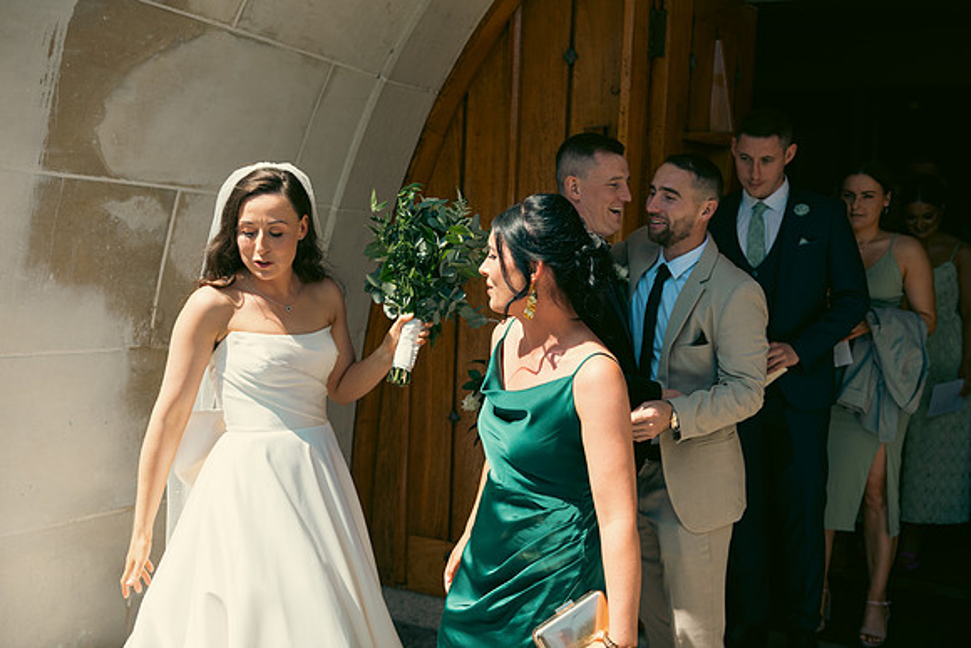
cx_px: 486
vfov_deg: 33.4
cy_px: 324
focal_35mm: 40
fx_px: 1079
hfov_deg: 48.4
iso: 100
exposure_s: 1/800
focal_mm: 40
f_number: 3.5
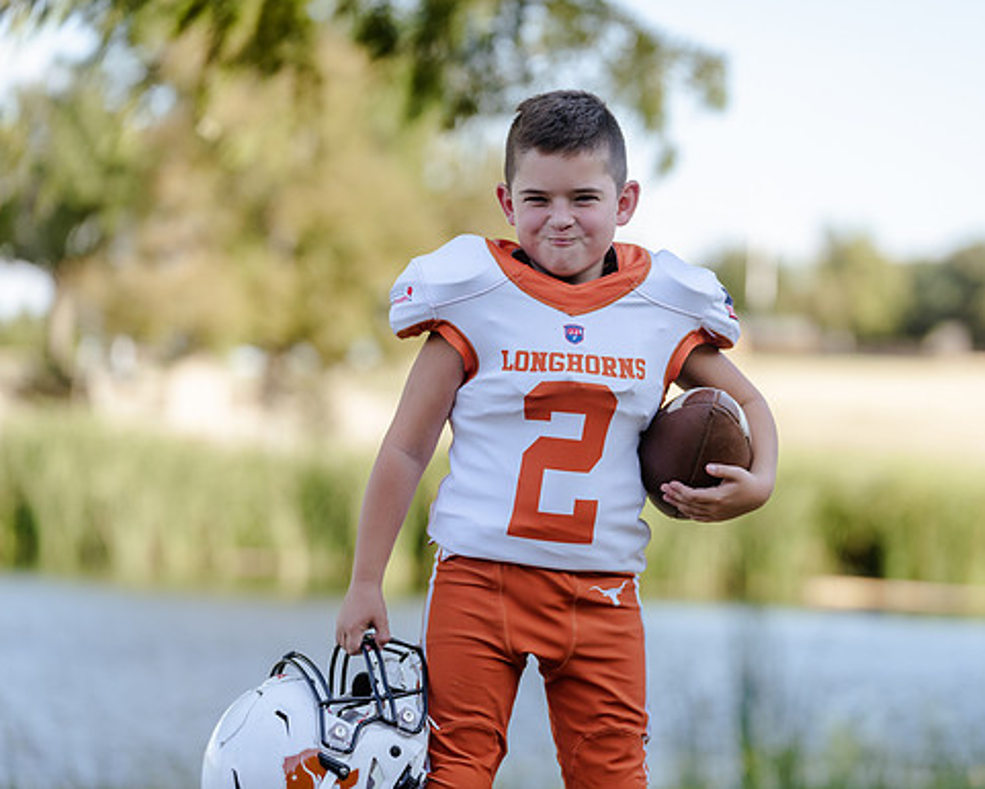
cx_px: 573
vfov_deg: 10.6
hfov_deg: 13.2
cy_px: 394
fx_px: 4257
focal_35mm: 146
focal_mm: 129
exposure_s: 1/320
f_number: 3.2
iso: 125
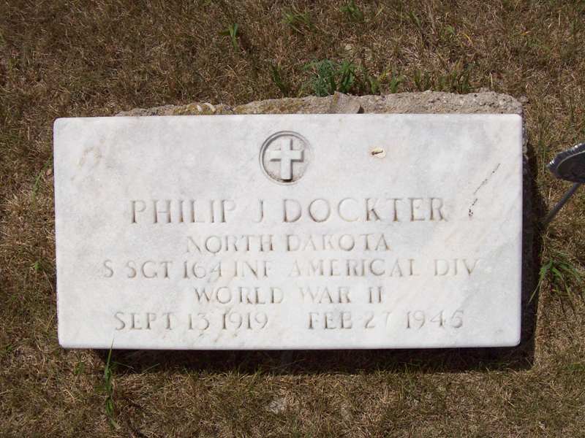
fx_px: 760
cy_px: 219
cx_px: 292
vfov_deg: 32.2
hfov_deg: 42.1
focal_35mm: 45
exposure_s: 1/1401
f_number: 5.4
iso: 80
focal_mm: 7.6
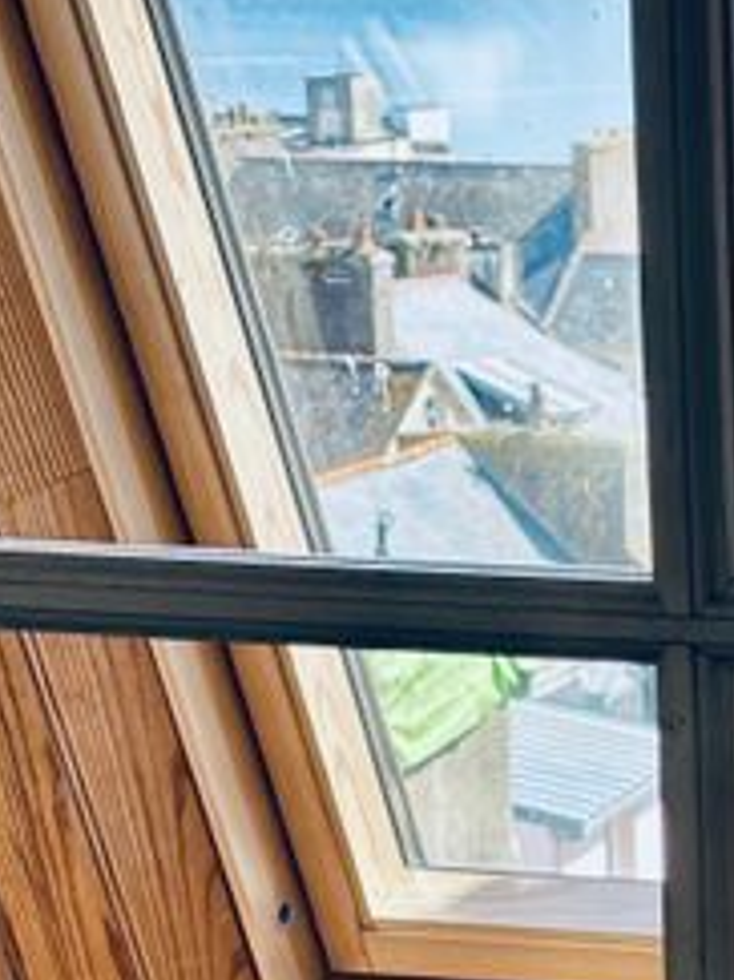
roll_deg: -0.4
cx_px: 992
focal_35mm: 171
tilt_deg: -14.7
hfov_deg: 8.5
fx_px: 4839
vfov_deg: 11.4
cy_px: 1117
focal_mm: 5.96
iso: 32
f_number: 1.6
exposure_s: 1/423
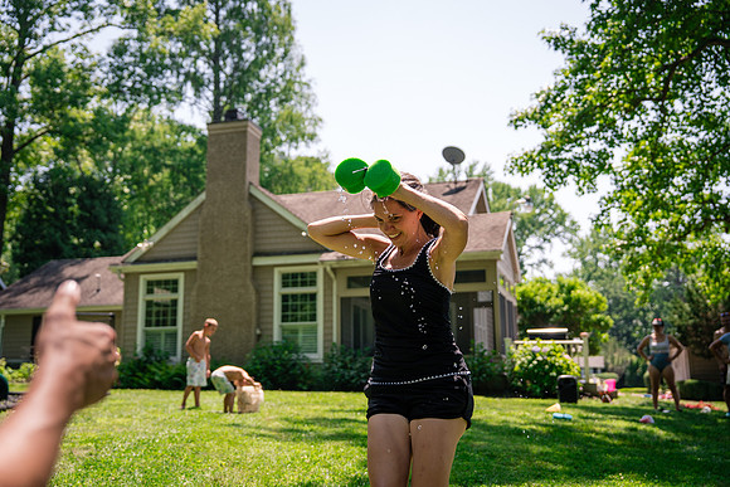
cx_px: 365
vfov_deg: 34.2
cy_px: 244
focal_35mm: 39
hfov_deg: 49.5
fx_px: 791
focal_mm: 39
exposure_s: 1/2000
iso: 250
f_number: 2.8
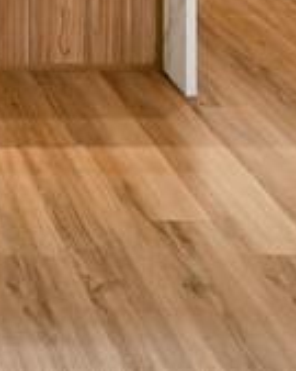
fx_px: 1281
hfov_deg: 12.1
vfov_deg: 13.9
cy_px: -375
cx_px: -243
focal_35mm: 117
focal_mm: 20.5
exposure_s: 1/30
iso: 400
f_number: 8
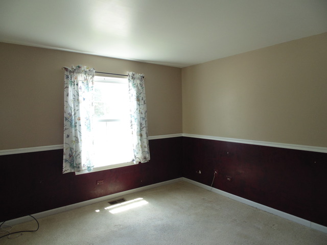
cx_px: 164
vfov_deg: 61.1
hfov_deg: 76.4
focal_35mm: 22
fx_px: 208
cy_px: 122
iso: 100
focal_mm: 4
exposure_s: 1/30
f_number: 3.1
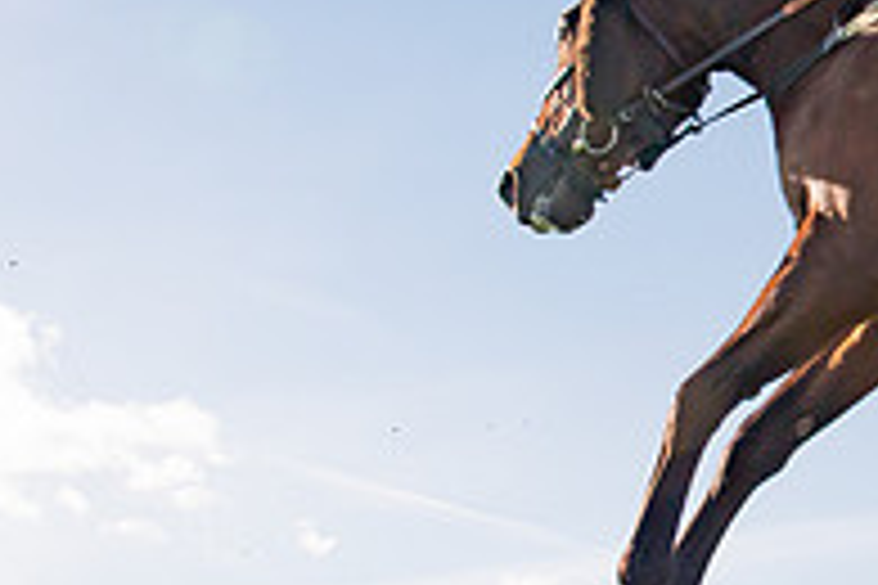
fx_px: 2097
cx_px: 872
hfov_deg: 22.7
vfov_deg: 15.9
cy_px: 233
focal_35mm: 86
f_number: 8
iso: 500
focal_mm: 24
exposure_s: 1/2000
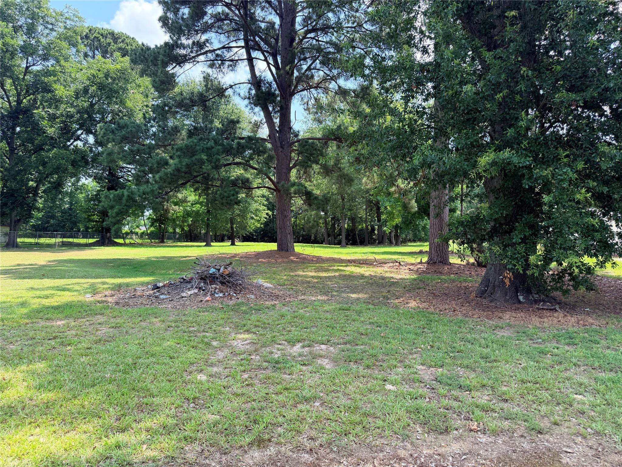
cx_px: 311
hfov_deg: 71.6
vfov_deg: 56.8
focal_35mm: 24
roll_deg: +0.7
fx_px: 431
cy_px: 234
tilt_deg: +0.3
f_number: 1.78
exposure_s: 1/1139
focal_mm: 6.76
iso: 100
---
== WORK INSTRUCTIONS ==
Print exactly, with no pictures, the lines above from the one that holds "exposure_s: 1/1401" through the one that holds "focal_35mm: 117", both of them included.

== TASK RESULT ==
exposure_s: 1/1401
f_number: 5.4
iso: 80
focal_mm: 7.6
roll_deg: -0.4
cx_px: 992
focal_35mm: 171
tilt_deg: -14.7
hfov_deg: 8.5
fx_px: 4839
vfov_deg: 11.4
cy_px: 1117
focal_mm: 5.96
iso: 32
f_number: 1.6
exposure_s: 1/423
cx_px: 365
vfov_deg: 34.2
cy_px: 244
focal_35mm: 39
hfov_deg: 49.5
fx_px: 791
focal_mm: 39
exposure_s: 1/2000
iso: 250
f_number: 2.8
fx_px: 1281
hfov_deg: 12.1
vfov_deg: 13.9
cy_px: -375
cx_px: -243
focal_35mm: 117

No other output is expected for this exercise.